MFA Program in Creative Writing
OVERVIEW
The MFA Program in Creative Writing offers degree tracks in fiction and poetry, emphasizing the art and craft of literary writing and concentrating on the student's written work. Close work with faculty and visiting writers is encouraged through seminars, conferences, and classroom interaction during the three-year course, the third year of which is normally devoted to thesis preparation.
Students who intend to pursue a career in teaching literature and writing at the college level have the opportunity to study the pedagogy of creative writing. Also offered are classes in the craft of literary publishing, with coursework in both the production of a literary annual (The Idaho Review) and of books for a small press (Ahsahta Press); internships and graduate assistantships are also available with these publishers. The program also publishes Free Poetry featuring essays and poetry from today's leading poets. Graduate students publish the literary magazine cold-drill.
Each spring the program brings a Distinguished Visiting Writer to campus for a semester to teach a course in a special topic of interest within his or her genre, as well as writers from a wide assortment of aesthetics who appear in our reading series.
PREVIOUS DISTINGUISHED VISITING WRITERS: Joshua Beckman, Greg Hrbek, Stephanie Strickland, Alvin Greenberg, Rebecca Wolff, John Keeble, Ben Doyle and Sandra Miller.
2008 DISTINGUISHED VISITING WRITER: Anthony Doerr.

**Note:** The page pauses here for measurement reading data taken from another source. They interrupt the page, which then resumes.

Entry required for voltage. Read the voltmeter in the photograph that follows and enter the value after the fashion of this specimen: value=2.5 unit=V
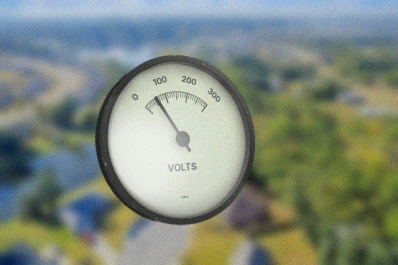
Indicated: value=50 unit=V
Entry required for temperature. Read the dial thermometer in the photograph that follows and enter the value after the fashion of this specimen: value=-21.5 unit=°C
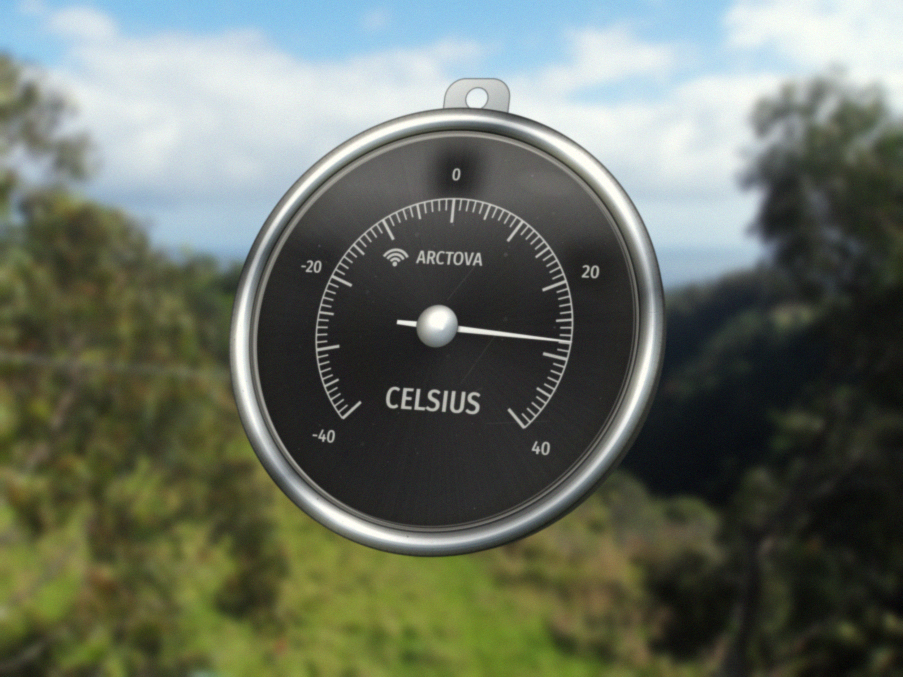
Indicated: value=28 unit=°C
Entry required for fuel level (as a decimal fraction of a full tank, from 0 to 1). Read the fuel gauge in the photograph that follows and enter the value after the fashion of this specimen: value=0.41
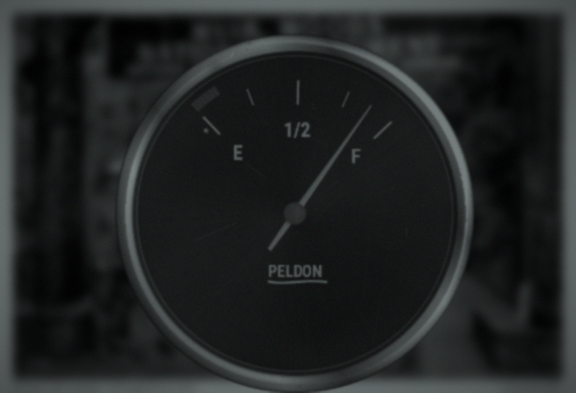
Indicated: value=0.875
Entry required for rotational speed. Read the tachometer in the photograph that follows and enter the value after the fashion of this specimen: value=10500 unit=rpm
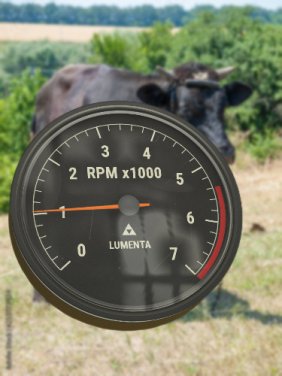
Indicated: value=1000 unit=rpm
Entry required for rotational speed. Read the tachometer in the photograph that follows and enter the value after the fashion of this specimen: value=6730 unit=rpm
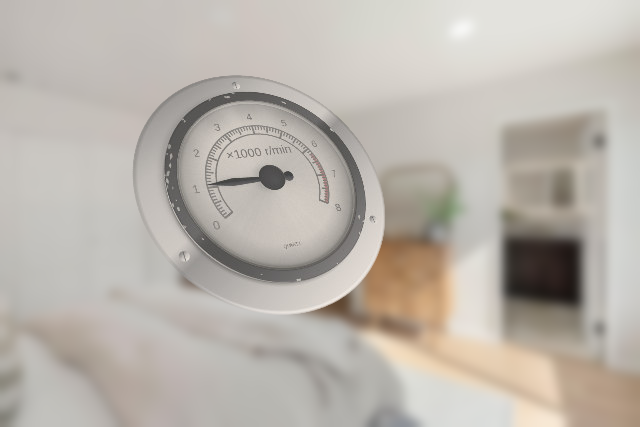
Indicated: value=1000 unit=rpm
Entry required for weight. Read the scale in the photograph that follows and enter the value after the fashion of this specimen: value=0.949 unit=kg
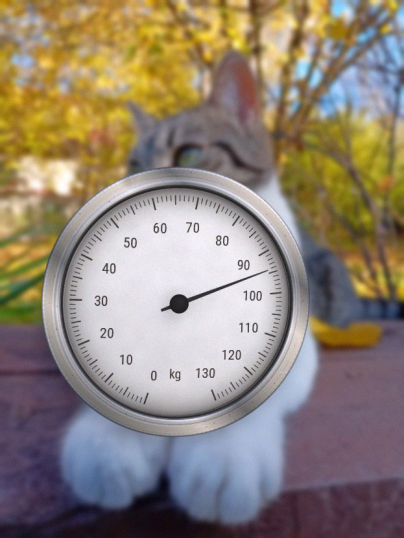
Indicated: value=94 unit=kg
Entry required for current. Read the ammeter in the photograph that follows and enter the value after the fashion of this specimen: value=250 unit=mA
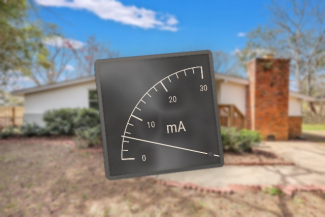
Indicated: value=5 unit=mA
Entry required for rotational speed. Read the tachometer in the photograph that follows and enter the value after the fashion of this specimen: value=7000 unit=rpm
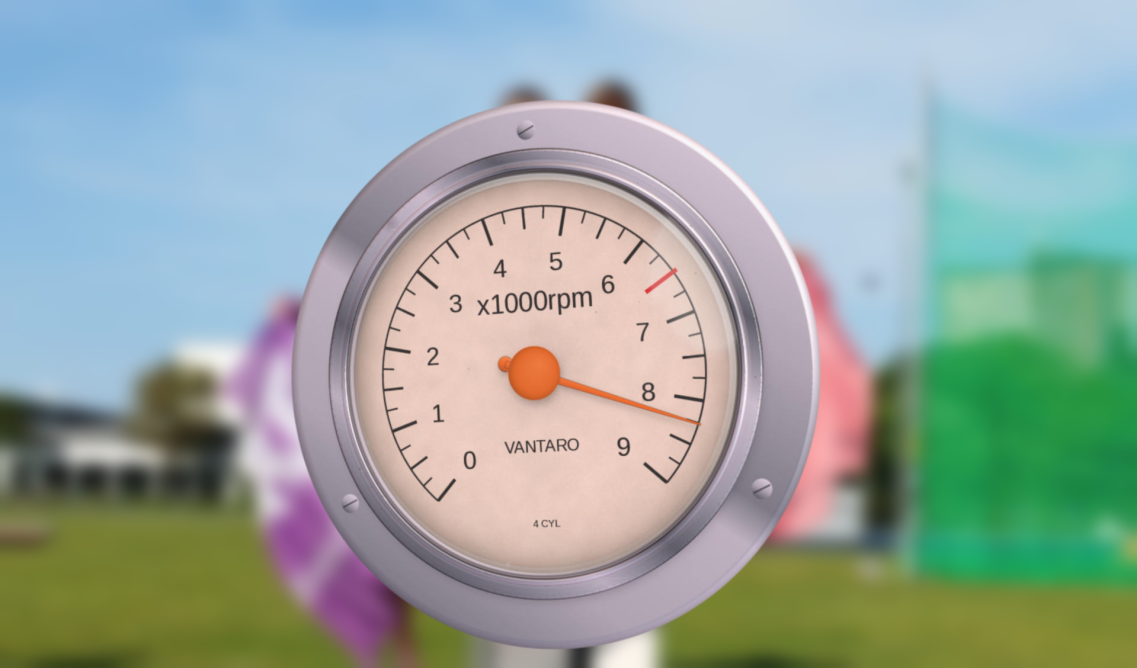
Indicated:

READING SERIES PARTICIPANTS: Rae Armantrout, Rick Bass, Charles Baxter, Anselm Berrigan, Mei-Mei Berssenbrugge, Robin Blaser, Alyson Hagy, Alan Halsey, Claudia Keelan, Geraldine Monk, Erin Moure, Alice Notley, Chris Offutt, Michael Palmer, Dean Paschal, G.E. Patterson, Tom Raworth, Donald Revell, Leslie Scalapino, Cole Swensen, Larissa Szporluk, Liz Waldner, and Keith and Rosmarie Waldrop.
FACULTY

Martin Corless-Smith
is the director of the MFA Program in Creative Writing and the author of Swallows (Fence Books, 2006), Nota (Fence Books, 2003), Complete Travels (West House Books, 2000) and Of
Piscator, which was published by University of Georgia Press as winner of their 1997 Contemporary Poetry Series
competition, as well as several chapbooks. He holds both an MFA in Poetry from the Writers' Workshop at the University of
Iowa, where he was a Truman Capote Fellow, and an MFA in Fine Arts and Printmaking from SMU. He was a Steffenson Canon
Fellow at University of Utah, where he earned the Ph.D. in Creative Writing.
Janet Holmes
Poet and editor of Ahsahta Press since 2000, Holmes is author of F2F (2006), Humanophone (2001) and The Green
Tuxedo (1998), all from the University of Notre Dame Press, and The Physicist at the Mall, which Joy Harjo
selected for the Anhinga Prize in 1994. Her poems have
twice been chosen to appear in editions of The Best
American Poetry. She is the recipient of numerous
fellowships and prizes, including the Pablo Neruda Prize
from Nimrod Magazine, selected by W.S. Merwin. She holds an MFA from Warren Wilson College and a BA from Duke University. MORE >
Brady Udall
A recipient of many awards and fellowships, Udall received his MFA from the Iowa Writers' Workshop. His widely anthologized stories and non-fiction have been published in journals and magazines such as Story, Esquire, GQ and The Paris Review. He is the author of a short story collection, Letting Loose the Hounds, and a novel, The Miracle Life of Edgar Mint, which was an international bestseller and translated into more than twenty languages.
Mitch Wieland
Mitch Wieland holds an MFA from the University of Alabama, where he served as fiction editor of Black Warrior Review. His novel, Willy Slater’s Lane (SMU Press, 1996), received starred reviews in Publisher’s Weekly and Booklist, and was optioned for a film. The New York Times called Willy Slater’s Lane “immensely moving.” His short stories have appeared in The Southern Review, The Kenyon Review, TriQuarterly, Shenandoah, The Yale Review, Prairie Schooner, The Sewanee Review, and many other journals. In addition to teaching courses in fiction writing and editing/publishing, he serves as founding editor of the award-winning literary journal, The Idaho Review. He is the recipient of a Christopher Isherwood Fellowship, and two Literature Fellowships from The Idaho Commission on the Arts. His new collection of short stories, God’s Dogs, is forthcoming from SMU Press in 2009. He is currently working on a novel set in Tokyo, where he lived for several years.